El peligro oculto tras el vapor electrónico
Los investigadores de la Universidad de Nueva Gales del Sur y el Consejo del Cáncer de Australia lideraron este análisis integral. Ellos revisaron estudios científicos publicados desde 2017 para entender los riesgos del vapeo con nicotina en el cuerpo humano. El equipo se enfocó en el daño genético y los biomarcadores de estrés oxidativo presentes en la sangre de los consumidores.
Los resultados son alarmantes. Quienes utilizan estos dispositivos muestran alteraciones epigenéticas que no aparecen en personas no fumadoras. Estos cambios modifican la forma en que los genes se expresan, lo que aumenta la vulnerabilidad a enfermedades oncológicas. Aunque la industria los promociona como inofensivos, la ciencia demuestra que el impacto celular es inmediato y profundo.
Evidencia científica en pruebas de laboratorio
El estudio incluyó experimentos con animales que estuvieron expuestos al aerosol de los dispositivos. Los ratones analizados desarrollaron tumores pulmonares y lesiones celulares graves tras inhalar el vapor. Este hallazgo refuerza la tesis de que los riesgos del vapeo con nicotina no son solo teóricos, sino una amenaza biológica real y tangible.
Los especialistas detectaron marcadores de inflamación crónica en los tejidos de la boca, como encías y paladar.
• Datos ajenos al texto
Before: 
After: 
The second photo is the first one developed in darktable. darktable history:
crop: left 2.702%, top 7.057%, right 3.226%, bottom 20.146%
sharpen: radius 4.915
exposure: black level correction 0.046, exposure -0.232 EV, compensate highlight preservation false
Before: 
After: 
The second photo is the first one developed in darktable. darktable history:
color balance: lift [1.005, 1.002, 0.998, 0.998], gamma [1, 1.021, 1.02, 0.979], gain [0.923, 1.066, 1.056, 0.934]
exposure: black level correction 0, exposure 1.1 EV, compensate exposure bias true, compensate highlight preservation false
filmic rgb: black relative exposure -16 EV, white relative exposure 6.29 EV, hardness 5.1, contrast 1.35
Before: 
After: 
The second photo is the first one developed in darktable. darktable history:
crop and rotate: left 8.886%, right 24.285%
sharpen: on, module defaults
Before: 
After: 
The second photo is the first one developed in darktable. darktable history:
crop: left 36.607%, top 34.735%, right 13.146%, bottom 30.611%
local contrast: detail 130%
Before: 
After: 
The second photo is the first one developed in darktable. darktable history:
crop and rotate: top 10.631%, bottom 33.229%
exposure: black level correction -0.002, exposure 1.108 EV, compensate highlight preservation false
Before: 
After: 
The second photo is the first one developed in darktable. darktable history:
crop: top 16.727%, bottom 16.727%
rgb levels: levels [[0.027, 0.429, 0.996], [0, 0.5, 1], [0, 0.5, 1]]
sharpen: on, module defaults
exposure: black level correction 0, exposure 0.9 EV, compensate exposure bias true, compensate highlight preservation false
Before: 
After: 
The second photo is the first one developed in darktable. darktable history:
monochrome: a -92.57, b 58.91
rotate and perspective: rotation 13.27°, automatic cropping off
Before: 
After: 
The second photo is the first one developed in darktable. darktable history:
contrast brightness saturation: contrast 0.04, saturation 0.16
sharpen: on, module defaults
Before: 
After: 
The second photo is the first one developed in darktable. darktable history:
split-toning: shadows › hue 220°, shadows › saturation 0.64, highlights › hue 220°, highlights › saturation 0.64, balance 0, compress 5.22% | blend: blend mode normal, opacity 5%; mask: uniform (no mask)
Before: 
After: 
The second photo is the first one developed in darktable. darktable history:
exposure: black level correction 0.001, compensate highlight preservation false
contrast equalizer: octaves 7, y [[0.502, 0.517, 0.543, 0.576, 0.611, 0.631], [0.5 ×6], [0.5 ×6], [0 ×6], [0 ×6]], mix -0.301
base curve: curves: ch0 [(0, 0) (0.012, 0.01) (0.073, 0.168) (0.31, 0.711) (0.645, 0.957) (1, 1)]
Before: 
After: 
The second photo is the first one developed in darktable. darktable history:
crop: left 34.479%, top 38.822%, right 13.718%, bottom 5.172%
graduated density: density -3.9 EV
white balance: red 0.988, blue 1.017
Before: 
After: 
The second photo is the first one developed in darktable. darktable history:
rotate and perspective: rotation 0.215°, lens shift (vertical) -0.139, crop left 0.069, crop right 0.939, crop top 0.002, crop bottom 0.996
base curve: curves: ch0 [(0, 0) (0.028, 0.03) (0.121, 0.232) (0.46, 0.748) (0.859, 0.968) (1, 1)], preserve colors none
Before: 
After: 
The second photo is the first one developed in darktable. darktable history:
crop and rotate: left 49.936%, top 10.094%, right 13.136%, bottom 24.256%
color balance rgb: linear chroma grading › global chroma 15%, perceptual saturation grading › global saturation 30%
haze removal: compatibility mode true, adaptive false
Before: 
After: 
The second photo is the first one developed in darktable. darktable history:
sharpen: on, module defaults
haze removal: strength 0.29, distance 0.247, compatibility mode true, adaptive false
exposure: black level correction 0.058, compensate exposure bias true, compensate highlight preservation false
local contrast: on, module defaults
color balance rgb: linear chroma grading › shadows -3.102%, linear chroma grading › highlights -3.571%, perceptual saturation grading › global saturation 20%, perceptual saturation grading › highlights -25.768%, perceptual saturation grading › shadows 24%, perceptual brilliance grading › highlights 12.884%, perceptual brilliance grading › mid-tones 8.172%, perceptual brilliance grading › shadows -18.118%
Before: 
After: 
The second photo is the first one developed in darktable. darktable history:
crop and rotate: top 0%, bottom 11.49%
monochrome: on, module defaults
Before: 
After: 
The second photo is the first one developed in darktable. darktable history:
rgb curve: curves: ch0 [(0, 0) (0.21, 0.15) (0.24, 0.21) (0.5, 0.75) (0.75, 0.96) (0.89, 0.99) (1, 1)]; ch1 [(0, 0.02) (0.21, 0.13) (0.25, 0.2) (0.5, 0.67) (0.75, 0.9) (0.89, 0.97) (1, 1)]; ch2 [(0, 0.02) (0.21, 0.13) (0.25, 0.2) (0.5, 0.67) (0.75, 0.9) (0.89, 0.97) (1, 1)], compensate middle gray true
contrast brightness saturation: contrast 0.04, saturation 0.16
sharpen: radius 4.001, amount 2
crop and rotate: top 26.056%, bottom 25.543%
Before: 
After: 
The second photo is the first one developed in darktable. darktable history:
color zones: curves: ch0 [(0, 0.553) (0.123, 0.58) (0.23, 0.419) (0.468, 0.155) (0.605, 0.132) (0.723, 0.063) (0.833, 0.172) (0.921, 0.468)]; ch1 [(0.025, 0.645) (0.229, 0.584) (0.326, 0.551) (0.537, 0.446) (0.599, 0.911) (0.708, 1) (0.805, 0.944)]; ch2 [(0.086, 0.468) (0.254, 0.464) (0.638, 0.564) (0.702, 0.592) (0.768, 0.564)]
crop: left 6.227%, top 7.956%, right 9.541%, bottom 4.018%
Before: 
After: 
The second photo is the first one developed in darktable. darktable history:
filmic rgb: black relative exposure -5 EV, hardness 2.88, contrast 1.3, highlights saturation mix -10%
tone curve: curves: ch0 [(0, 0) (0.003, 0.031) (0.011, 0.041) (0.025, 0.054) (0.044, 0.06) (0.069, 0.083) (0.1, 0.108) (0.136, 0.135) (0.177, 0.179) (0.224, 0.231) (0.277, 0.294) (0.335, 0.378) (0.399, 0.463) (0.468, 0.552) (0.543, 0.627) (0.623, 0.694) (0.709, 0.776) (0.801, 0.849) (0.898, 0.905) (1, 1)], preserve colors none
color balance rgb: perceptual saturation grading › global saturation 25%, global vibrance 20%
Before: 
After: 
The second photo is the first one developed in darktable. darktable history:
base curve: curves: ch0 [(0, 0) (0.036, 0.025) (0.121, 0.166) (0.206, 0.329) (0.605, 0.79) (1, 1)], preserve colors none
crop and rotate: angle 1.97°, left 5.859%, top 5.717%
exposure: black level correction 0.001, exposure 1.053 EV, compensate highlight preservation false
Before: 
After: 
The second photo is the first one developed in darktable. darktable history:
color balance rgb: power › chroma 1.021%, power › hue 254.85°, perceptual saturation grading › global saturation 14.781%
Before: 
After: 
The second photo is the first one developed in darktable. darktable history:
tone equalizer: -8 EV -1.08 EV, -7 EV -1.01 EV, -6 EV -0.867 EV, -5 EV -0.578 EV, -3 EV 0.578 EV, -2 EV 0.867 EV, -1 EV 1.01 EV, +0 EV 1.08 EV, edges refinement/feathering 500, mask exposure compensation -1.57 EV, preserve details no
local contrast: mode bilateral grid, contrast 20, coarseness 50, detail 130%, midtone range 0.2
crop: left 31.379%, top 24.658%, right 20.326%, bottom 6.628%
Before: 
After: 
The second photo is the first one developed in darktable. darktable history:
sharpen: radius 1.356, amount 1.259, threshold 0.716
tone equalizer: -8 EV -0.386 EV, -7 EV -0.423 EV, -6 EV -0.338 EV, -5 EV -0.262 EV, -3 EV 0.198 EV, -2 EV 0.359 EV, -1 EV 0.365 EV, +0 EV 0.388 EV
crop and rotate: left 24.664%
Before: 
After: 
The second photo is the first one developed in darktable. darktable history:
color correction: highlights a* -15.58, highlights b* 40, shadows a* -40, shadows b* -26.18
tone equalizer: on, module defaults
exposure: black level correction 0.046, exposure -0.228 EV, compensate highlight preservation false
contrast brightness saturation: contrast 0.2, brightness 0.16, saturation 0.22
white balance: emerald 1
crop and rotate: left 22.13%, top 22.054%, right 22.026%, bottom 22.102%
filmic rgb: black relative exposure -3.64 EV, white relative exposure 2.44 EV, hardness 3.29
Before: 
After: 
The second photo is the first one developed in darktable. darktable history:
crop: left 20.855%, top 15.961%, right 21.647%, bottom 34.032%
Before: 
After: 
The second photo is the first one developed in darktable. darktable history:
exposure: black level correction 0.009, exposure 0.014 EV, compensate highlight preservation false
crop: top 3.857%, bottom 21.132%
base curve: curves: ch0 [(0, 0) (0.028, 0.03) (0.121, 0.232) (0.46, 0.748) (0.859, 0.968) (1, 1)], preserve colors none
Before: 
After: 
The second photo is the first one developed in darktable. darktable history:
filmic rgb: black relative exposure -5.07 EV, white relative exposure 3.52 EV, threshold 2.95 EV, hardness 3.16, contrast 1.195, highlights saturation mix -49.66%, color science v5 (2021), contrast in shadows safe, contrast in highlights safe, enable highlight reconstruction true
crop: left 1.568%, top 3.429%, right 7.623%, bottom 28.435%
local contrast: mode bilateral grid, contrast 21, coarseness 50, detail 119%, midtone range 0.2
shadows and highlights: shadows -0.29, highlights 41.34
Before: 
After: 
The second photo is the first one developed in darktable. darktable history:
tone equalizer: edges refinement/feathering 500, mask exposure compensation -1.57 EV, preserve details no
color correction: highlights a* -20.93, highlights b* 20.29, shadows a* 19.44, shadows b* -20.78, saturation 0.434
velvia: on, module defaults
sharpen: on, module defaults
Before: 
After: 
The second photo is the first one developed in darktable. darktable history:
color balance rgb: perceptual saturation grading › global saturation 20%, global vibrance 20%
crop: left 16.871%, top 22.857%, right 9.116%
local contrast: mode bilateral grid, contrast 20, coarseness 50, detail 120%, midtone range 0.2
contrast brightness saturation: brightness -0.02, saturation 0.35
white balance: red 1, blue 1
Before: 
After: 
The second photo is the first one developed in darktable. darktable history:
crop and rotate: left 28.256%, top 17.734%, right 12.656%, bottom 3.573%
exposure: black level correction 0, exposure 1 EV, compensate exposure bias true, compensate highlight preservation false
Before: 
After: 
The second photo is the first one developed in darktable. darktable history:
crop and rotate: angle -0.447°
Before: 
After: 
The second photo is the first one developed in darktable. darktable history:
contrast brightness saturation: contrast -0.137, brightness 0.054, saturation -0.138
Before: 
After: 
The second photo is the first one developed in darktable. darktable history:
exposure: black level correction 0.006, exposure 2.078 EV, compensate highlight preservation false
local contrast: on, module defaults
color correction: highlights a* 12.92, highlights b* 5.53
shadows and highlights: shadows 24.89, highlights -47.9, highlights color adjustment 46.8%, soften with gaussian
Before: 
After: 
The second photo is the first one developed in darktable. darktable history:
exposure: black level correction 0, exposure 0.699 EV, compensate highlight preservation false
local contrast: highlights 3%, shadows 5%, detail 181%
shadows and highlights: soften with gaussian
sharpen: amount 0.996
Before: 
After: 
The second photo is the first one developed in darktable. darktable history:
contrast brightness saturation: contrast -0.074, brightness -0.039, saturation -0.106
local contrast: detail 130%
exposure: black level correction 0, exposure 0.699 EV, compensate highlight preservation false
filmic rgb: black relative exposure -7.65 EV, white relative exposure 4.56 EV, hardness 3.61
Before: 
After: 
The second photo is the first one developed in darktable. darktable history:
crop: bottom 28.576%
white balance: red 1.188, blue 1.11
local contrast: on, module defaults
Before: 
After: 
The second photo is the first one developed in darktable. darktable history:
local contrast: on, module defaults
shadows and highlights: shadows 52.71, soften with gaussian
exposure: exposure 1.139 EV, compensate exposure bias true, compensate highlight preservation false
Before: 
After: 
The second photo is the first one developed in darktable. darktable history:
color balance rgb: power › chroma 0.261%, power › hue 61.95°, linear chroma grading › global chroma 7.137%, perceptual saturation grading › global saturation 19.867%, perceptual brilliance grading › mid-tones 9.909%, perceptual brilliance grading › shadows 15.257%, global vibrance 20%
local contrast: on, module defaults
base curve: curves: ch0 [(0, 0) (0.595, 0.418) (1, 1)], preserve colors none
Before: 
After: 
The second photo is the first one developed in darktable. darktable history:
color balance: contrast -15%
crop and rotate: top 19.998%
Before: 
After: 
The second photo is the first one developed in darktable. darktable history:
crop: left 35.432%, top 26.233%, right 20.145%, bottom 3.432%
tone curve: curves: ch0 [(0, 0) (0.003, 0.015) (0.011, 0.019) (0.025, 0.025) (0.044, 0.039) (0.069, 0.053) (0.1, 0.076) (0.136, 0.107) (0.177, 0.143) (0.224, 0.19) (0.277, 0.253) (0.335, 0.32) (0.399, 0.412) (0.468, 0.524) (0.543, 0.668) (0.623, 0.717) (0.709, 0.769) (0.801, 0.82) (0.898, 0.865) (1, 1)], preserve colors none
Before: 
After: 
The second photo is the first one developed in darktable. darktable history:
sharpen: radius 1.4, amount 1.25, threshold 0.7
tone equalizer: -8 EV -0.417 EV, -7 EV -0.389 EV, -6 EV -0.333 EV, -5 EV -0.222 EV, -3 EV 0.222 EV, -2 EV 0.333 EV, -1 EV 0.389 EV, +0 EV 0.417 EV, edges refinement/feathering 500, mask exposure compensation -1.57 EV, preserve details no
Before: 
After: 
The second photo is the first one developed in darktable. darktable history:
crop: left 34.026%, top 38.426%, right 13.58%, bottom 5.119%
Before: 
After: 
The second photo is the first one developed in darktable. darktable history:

Estas señales suelen ser la etapa previa a la formación de tumores malignos. La evidencia sugiere que la nicotina inhalada mediante vaporizadores actúa como un agente carcinógeno potente en el corto y mediano plazo.

La advertencia de los expertos en salud pública
El oncólogo peruano Elmer Huerta enfatizó la gravedad de estos hallazgos australianos. El médico explicó que los riesgos del vapeo con nicotina son difíciles de medir con exactitud porque los usuarios desconocen las dosis reales que consumen. Sin embargo, la advertencia es clara: no se debe repetir el error histórico cometido con el tabaco tradicional.
Huerta recordó que la humanidad tardó décadas en actuar contra el cigarrillo común, lo que costó millones de vidas. «No esperemos como en el consumo de cigarrillos; se tuvo que esperar más de 30 años para tomar acción cuando ya había miles de muertos», señaló el especialista. La prevención actual es fundamental para evitar una crisis de salud pública en las próximas generaciones de jóvenes.
Conclusión sobre la amenaza del vapeo
La investigación australiana cierra un debate necesario sobre la seguridad de estos productos. Los riesgos del vapeo con nicotina son reales y el potencial carcinógeno está plenamente identificado en el ADN humano. La Organización Mundial de la Salud (OMS) ya advirtió sobre su capacidad adictiva, pero estos nuevos datos elevan la alerta a un nivel crítico de salud oncológica.
Es urgente que las autoridades sanitarias implementen regulaciones más estrictas. La evidencia científica actual es suficiente para dejar de considerar al vapeador como una herramienta de reducción de daños. Proteja su salud y evite el uso de dispositivos electrónicos que comprometan su integridad genética.